Immédiatement un écran de boot flashe pendant une seconde : « – Work Disk by Zox -« . Notre vieux pseudo de trois caractères, conçu à l’époque pour entrer dans les tableaux de high-scores des bornes d’arcade. Il est bientôt suivi d’un menu textuel listant les programmes présents, avec leur touche de fonction correspondante pour les lancer. Y’a pas à dire, on savait faire simple et efficace. Pas moins d’une douzaine d’utilitaires sont accessibles, des logiciels de copie dont les noms font froid dans le dos (X-Copy, D-Copy), des explorateurs de fichiers aux titres ronflants (Directory Opus, FileMaster), des éditeurs de textes, et d’autres exécutables plus obscurs.

On s’aventure à presser la touche F1, rien que pour voir l’effet produit. Quelques mouvements de tête de lecture plus tard, une magnifique interface en huit couleurs surgit avec un rutilant logo imitation plaqué-or. Mentalement on tente de calculer le nombre d’heures qu’on passa à contempler ce menu servant à la copie de disquettes, montrant principalement une grille de deux fois 80 cases qui se remplissaient de petites croix rouges et jaunes. Le résultat obtenu nous fiche le tournis. Damned.
On quitte le programme pour lancer tous les autres, un par un, frénétiquement.

Une fois passée l’orgie, les yeux embués de larmes de bonheur, une nouvelle lubie prend forme dans notre cerveau malade. Il nous faut retrouver notre best-of des meilleurs Trackers Amiga, ces logiciels de création de modules musicaux. On pourra alors, espoir sublime, réécouter nos vieilles musiques 4-pistes réalisées au début des 90’s, lorsqu’on se prenait pour Jean-Michel Jarre.
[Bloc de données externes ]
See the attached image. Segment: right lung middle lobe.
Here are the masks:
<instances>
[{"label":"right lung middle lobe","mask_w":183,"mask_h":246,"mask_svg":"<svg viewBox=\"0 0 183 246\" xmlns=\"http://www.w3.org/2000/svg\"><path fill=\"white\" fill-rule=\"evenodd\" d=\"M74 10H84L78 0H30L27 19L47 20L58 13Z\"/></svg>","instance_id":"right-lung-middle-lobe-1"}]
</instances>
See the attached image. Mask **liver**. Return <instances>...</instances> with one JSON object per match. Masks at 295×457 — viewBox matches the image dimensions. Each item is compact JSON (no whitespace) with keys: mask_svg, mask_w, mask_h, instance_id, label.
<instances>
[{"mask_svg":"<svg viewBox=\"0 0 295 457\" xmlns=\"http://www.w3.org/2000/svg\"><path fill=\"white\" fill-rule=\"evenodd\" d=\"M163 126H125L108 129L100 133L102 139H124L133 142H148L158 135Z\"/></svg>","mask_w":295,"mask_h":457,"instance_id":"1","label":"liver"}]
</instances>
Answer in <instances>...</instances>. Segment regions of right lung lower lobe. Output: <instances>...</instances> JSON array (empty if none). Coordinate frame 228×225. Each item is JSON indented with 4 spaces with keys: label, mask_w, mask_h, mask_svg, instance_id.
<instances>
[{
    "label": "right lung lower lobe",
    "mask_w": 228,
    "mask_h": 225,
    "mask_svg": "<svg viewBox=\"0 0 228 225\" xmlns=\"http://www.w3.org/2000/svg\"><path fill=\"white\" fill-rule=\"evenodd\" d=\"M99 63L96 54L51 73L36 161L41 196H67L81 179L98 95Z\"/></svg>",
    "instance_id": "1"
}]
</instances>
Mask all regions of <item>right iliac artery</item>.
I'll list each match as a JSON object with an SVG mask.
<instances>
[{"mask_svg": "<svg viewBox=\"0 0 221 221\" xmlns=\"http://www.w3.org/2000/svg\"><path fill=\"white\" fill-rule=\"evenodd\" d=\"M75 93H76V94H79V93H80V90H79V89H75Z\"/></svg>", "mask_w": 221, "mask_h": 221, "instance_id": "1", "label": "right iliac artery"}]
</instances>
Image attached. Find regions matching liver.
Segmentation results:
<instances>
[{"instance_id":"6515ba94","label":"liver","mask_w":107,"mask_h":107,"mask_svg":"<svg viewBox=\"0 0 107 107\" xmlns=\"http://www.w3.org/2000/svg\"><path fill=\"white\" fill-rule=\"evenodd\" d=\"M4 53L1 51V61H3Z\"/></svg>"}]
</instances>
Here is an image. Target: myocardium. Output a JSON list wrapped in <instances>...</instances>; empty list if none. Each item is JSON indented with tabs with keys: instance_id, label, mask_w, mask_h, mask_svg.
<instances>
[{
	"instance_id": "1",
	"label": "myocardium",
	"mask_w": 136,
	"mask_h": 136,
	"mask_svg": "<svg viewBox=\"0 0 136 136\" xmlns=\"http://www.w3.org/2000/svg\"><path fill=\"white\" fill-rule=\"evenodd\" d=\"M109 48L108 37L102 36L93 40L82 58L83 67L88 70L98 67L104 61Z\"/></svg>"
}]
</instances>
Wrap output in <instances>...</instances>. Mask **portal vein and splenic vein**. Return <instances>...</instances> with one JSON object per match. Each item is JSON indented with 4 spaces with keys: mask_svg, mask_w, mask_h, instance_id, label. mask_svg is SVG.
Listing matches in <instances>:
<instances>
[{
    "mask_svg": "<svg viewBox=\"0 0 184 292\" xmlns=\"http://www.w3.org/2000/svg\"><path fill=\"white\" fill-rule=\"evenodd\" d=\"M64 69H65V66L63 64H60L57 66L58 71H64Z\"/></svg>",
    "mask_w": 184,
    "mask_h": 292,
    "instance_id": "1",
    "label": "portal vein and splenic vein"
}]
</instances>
On trouve sans difficulté la disquette, labellisée « Musician Work Disk » (on notera au passage une maitrise parfaite par l’auteur de la langue angliche). Même menu dépouillé mais clair, mêmes flashbacks attaquant la zone nostalgie de notre matière grise. Protracker, Oktalizer, OctaMED, accompagnés de quelques programmes pour ripper des samples. Instinctivement on décide de charger Protracker, probablement l’un des plus célèbres du lot.
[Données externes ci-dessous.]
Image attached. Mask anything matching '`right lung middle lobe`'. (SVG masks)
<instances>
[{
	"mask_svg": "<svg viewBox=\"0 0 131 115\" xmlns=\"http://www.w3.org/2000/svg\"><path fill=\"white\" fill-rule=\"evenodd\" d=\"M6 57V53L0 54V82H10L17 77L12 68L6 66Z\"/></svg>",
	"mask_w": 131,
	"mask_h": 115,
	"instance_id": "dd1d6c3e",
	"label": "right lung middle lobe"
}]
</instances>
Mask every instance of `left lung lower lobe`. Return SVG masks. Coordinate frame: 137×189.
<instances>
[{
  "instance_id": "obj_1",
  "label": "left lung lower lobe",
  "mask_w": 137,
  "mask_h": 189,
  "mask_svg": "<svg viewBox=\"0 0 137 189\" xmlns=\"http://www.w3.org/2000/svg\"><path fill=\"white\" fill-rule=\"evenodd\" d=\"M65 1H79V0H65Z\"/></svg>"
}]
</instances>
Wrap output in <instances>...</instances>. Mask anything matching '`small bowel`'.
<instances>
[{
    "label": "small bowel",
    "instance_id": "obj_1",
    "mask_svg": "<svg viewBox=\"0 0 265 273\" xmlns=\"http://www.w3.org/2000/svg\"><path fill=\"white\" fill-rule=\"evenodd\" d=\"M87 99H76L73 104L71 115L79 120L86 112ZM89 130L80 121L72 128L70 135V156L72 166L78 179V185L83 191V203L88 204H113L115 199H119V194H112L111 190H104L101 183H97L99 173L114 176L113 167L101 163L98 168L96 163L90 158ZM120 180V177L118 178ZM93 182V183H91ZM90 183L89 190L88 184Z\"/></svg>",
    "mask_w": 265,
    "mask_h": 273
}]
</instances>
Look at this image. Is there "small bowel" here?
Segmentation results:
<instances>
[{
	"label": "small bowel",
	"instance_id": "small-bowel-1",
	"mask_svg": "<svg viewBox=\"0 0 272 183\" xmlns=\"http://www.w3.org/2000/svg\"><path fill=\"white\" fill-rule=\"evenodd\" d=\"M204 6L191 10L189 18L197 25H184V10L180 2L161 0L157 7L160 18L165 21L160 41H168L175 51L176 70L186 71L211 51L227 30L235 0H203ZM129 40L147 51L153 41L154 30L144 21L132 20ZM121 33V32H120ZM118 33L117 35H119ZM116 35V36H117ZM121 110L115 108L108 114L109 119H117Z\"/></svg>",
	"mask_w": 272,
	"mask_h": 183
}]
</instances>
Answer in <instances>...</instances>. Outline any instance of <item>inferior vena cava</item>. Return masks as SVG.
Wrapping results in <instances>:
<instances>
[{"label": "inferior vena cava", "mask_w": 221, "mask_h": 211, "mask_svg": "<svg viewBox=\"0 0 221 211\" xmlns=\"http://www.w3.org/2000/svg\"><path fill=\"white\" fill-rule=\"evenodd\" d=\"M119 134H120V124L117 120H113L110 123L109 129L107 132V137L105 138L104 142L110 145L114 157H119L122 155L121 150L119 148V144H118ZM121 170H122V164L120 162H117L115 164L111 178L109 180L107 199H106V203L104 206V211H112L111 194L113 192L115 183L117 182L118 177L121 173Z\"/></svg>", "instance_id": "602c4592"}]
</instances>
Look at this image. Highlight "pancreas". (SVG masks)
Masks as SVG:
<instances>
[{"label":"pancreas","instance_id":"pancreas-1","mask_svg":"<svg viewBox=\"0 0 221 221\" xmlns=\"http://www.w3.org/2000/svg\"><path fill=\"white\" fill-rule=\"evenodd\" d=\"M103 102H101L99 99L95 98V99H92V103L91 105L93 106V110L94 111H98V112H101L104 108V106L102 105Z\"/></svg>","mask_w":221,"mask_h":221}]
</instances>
On saute littéralement sur le second boitier-aux-deux-cents-floppies, celui dont le mystérieux chiffre « 2 » cerclé inscrit au marqueur nous intrigue autant que la question « What is the Matrix ? » en son temps. Le premier coffret était dédié aux jeux et aux utilitaires, le second est plus extraordinaire encore. A l’intérieur on découvre, soigneusement classées par année, une enfilade de démos mythiques dont les titres sont déjà tout un programme : Follow Me, Mental Hangover, Hardwired, How to skin a cat, Terminal Fuckup, State of the Art… Des images, des sons, une vibration naît, qu’on n’avait pas ressenti depuis des lustres. A la toute fin du support, comme presque cachée, une section anonyme attire notre attention. Une trentaine de disquettes sont là, elles sont numérotées, sobrement intitulées « Zox MODS ».
« Nom de Dieu de bordel à cul de pompe à merde, se dit-on ex-abrupto -car on est parfois un brin vulgaire-, mes modules ! »
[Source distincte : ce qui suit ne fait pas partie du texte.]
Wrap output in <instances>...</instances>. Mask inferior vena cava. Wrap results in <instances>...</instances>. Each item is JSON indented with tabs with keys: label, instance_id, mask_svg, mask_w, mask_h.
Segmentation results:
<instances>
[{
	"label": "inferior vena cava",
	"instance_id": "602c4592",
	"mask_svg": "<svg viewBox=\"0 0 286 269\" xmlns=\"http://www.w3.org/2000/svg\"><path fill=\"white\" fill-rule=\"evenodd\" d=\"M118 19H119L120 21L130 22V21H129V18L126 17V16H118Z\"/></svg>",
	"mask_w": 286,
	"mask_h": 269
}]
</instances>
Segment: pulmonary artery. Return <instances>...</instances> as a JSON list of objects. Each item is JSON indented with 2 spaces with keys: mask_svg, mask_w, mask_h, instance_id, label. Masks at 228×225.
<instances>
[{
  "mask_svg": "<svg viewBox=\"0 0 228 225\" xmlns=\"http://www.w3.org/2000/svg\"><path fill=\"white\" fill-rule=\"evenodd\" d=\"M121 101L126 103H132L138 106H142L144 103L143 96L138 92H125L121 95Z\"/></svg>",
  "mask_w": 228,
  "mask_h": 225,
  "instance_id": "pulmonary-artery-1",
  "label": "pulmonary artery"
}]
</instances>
On en saisit une pleine poignée, les poils des avant-bras dressés par l’émotion. On insère « Zox MODS 1 » dans le lecteur. Aussitôt un bruit strident de frottement de plastique et de métal nous agresse les tympans. Comme une roue de charrue mal huilée, un ongle passant lentement sur un tableau noir, ou pire, Mariah Carey qui chante.

C’est le drame, la petite floppy est illisible. Un long hululement déchire le silence de ce morne dimanche.